Lors de l'annonce du petit rôle donné à la première dame dans une saison de la série "Emily in Paris", elle enrage: "Boycottez-moi cette merde."
Elle n'a fait que "rebondir sur l'actualité", selon son avocate Maud Marian, faisant valoir "qu'aucun message n'a directement été adressé à Mme Macron."
- Rumeur virale -
Le publicitaire Aurélien Poirson-Atlan, 41 ans, connu et suivi sur les réseaux sociaux sous le pseudonyme de "Zoé Sagan", comparait également. Son compte X, supprimé depuis, a fait l'objet de plusieurs plaintes et est souvent présenté comme lié aux sphères complotistes.
Outre ses propos visant Brigitte Macron, "Zoé Sagan", est connu pour avoir diffusé les vidéos à caractère sexuel de Benjamin Griveaux, macroniste qui avait dû renoncer en février 2020 à briguer la mairie de Paris suite au scandale.
L'écart d'âge entre les époux Macron, considéré comme un "crime sexuel" sur X par ce dernier, explique en partie la propagation de cette infox.

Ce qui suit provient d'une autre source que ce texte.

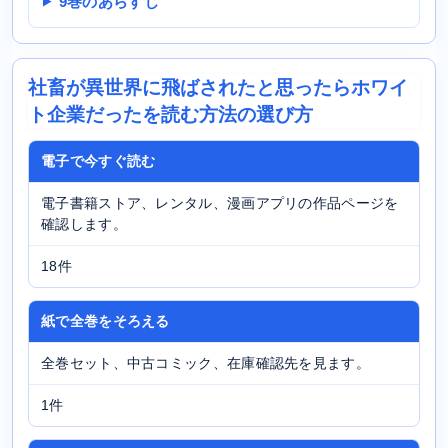
9巻のあらすじ
社畜が異世界に飛ばされたと思ったらホワイ
ト企業だったを読む方法の選び方
電子で今すぐ読む
電子書籍ストア、レンタル、漫画アプリの作品ページを
確認します。
18件
紙で全巻をそろえる
全巻セット、中古コミック、在庫確認先を見ます。
1件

Née dès l'élection d'Emmanuel Macron en 2017, la rumeur transphobe est devenue virale aux États-Unis où le couple présidentiel a engagé cet été des poursuites contre Candace Owens, podcasteuse d'extrême droite auteure d'une série de vidéos intitulée "Becoming Brigitte" ("Devenir Brigitte").
Le président Emmanuel Macron et son épouse Brigitte au palais de l'Elysée le 8 octobre 2025 à Paris
Ludovic MARIN - AFP/Archives
Plusieurs personnes jugées à Paris ont relayé les publications virales de l'Américaine, se réjouissant de voir "l'affaire Brigitte" s'internationaliser.
Bertrand S., galeriste de 56 ans aux plus de 100.000 abonnés sur X, a dénoncé la veille de l'audience un procès de "la liberté de penser" face à "l'État profond médiatique".
Les prévenus encourent deux ans d'emprisonnement.